** Opening ENTRIES PROVIDED block **

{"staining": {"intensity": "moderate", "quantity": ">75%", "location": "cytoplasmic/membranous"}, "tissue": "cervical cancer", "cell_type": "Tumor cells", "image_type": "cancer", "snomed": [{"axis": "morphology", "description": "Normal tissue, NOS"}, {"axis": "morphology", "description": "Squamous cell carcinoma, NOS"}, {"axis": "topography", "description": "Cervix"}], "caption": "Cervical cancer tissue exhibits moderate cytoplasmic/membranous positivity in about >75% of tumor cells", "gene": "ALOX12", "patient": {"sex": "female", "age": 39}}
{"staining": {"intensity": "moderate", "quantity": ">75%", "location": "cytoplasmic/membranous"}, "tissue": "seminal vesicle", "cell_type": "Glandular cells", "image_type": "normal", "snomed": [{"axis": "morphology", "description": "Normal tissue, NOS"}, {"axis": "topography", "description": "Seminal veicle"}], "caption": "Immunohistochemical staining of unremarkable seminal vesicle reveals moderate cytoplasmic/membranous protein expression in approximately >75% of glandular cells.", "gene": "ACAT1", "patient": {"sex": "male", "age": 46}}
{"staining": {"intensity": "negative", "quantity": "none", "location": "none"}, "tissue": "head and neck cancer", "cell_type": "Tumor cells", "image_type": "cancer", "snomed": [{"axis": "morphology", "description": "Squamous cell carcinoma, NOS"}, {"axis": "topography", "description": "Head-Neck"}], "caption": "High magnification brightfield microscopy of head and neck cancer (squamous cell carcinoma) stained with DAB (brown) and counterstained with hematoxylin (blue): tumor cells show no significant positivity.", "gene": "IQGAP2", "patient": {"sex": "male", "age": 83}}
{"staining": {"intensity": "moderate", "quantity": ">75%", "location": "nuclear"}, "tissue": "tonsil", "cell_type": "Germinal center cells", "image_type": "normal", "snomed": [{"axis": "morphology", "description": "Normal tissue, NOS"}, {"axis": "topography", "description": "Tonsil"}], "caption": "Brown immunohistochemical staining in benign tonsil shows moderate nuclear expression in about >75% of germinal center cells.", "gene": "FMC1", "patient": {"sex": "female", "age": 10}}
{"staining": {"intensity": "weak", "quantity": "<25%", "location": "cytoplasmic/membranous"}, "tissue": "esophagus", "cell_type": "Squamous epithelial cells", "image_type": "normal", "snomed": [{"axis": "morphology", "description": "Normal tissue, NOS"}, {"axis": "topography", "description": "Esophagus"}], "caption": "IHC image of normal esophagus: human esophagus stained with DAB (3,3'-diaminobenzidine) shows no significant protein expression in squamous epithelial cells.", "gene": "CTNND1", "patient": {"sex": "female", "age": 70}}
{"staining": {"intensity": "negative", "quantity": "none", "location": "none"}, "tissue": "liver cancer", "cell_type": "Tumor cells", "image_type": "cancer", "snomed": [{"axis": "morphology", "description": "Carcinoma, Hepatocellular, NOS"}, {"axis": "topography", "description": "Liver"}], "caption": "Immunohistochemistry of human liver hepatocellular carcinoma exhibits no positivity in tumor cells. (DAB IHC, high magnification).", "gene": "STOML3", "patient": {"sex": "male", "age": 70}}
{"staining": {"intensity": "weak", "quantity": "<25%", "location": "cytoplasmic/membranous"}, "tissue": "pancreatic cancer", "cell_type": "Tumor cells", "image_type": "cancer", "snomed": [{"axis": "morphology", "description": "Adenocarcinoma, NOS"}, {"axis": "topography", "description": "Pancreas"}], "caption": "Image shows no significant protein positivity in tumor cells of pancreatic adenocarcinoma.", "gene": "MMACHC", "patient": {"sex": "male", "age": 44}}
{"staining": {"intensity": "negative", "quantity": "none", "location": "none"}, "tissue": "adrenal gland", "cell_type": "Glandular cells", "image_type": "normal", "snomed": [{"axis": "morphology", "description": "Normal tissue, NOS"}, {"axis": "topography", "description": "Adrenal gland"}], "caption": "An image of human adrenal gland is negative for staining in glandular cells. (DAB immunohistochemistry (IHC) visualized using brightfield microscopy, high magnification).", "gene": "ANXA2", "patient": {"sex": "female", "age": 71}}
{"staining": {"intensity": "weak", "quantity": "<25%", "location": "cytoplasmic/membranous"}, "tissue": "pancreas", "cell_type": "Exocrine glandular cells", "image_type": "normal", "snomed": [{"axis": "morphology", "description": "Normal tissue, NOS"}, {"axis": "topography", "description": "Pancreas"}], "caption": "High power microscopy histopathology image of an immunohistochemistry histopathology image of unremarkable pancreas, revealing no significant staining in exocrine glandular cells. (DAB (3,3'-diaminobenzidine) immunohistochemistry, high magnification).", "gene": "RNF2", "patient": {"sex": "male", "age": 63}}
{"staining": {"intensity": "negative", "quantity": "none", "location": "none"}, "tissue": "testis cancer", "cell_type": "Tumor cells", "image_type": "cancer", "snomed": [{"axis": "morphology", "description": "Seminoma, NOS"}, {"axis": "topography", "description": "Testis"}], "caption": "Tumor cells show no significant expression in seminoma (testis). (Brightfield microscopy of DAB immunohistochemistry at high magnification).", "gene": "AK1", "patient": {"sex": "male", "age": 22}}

** Closing ENTRIES PROVIDED block **

WHAT YOU ARE ASKED TO DO: Repeat every entry word for word.

SOLUTION:
{"staining": {"intensity": "moderate", "quantity": ">75%", "location": "cytoplasmic/membranous"}, "tissue": "cervical cancer", "cell_type": "Tumor cells", "image_type": "cancer", "snomed": [{"axis": "morphology", "description": "Normal tissue, NOS"}, {"axis": "morphology", "description": "Squamous cell carcinoma, NOS"}, {"axis": "topography", "description": "Cervix"}], "caption": "Cervical cancer tissue exhibits moderate cytoplasmic/membranous positivity in about >75% of tumor cells", "gene": "ALOX12", "patient": {"sex": "female", "age": 39}}
{"staining": {"intensity": "moderate", "quantity": ">75%", "location": "cytoplasmic/membranous"}, "tissue": "seminal vesicle", "cell_type": "Glandular cells", "image_type": "normal", "snomed": [{"axis": "morphology", "description": "Normal tissue, NOS"}, {"axis": "topography", "description": "Seminal veicle"}], "caption": "Immunohistochemical staining of unremarkable seminal vesicle reveals moderate cytoplasmic/membranous protein expression in approximately >75% of glandular cells.", "gene": "ACAT1", "patient": {"sex": "male", "age": 46}}
{"staining": {"intensity": "negative", "quantity": "none", "location": "none"}, "tissue": "head and neck cancer", "cell_type": "Tumor cells", "image_type": "cancer", "snomed": [{"axis": "morphology", "description": "Squamous cell carcinoma, NOS"}, {"axis": "topography", "description": "Head-Neck"}], "caption": "High magnification brightfield microscopy of head and neck cancer (squamous cell carcinoma) stained with DAB (brown) and counterstained with hematoxylin (blue): tumor cells show no significant positivity.", "gene": "IQGAP2", "patient": {"sex": "male", "age": 83}}
{"staining": {"intensity": "moderate", "quantity": ">75%", "location": "nuclear"}, "tissue": "tonsil", "cell_type": "Germinal center cells", "image_type": "normal", "snomed": [{"axis": "morphology", "description": "Normal tissue, NOS"}, {"axis": "topography", "description": "Tonsil"}], "caption": "Brown immunohistochemical staining in benign tonsil shows moderate nuclear expression in about >75% of germinal center cells.", "gene": "FMC1", "patient": {"sex": "female", "age": 10}}
{"staining": {"intensity": "weak", "quantity": "<25%", "location": "cytoplasmic/membranous"}, "tissue": "esophagus", "cell_type": "Squamous epithelial cells", "image_type": "normal", "snomed": [{"axis": "morphology", "description": "Normal tissue, NOS"}, {"axis": "topography", "description": "Esophagus"}], "caption": "IHC image of normal esophagus: human esophagus stained with DAB (3,3'-diaminobenzidine) shows no significant protein expression in squamous epithelial cells.", "gene": "CTNND1", "patient": {"sex": "female", "age": 70}}
{"staining": {"intensity": "negative", "quantity": "none", "location": "none"}, "tissue": "liver cancer", "cell_type": "Tumor cells", "image_type": "cancer", "snomed": [{"axis": "morphology", "description": "Carcinoma, Hepatocellular, NOS"}, {"axis": "topography", "description": "Liver"}], "caption": "Immunohistochemistry of human liver hepatocellular carcinoma exhibits no positivity in tumor cells. (DAB IHC, high magnification).", "gene": "STOML3", "patient": {"sex": "male", "age": 70}}
{"staining": {"intensity": "weak", "quantity": "<25%", "location": "cytoplasmic/membranous"}, "tissue": "pancreatic cancer", "cell_type": "Tumor cells", "image_type": "cancer", "snomed": [{"axis": "morphology", "description": "Adenocarcinoma, NOS"}, {"axis": "topography", "description": "Pancreas"}], "caption": "Image shows no significant protein positivity in tumor cells of pancreatic adenocarcinoma.", "gene": "MMACHC", "patient": {"sex": "male", "age": 44}}
{"staining": {"intensity": "negative", "quantity": "none", "location": "none"}, "tissue": "adrenal gland", "cell_type": "Glandular cells", "image_type": "normal", "snomed": [{"axis": "morphology", "description": "Normal tissue, NOS"}, {"axis": "topography", "description": "Adrenal gland"}], "caption": "An image of human adrenal gland is negative for staining in glandular cells. (DAB immunohistochemistry (IHC) visualized using brightfield microscopy, high magnification).", "gene": "ANXA2", "patient": {"sex": "female", "age": 71}}
{"staining": {"intensity": "weak", "quantity": "<25%", "location": "cytoplasmic/membranous"}, "tissue": "pancreas", "cell_type": "Exocrine glandular cells", "image_type": "normal", "snomed": [{"axis": "morphology", "description": "Normal tissue, NOS"}, {"axis": "topography", "description": "Pancreas"}], "caption": "High power microscopy histopathology image of an immunohistochemistry histopathology image of unremarkable pancreas, revealing no significant staining in exocrine glandular cells. (DAB (3,3'-diaminobenzidine) immunohistochemistry, high magnification).", "gene": "RNF2", "patient": {"sex": "male", "age": 63}}
{"staining": {"intensity": "negative", "quantity": "none", "location": "none"}, "tissue": "testis cancer", "cell_type": "Tumor cells", "image_type": "cancer", "snomed": [{"axis": "morphology", "description": "Seminoma, NOS"}, {"axis": "topography", "description": "Testis"}], "caption": "Tumor cells show no significant expression in seminoma (testis). (Brightfield microscopy of DAB immunohistochemistry at high magnification).", "gene": "AK1", "patient": {"sex": "male", "age": 22}}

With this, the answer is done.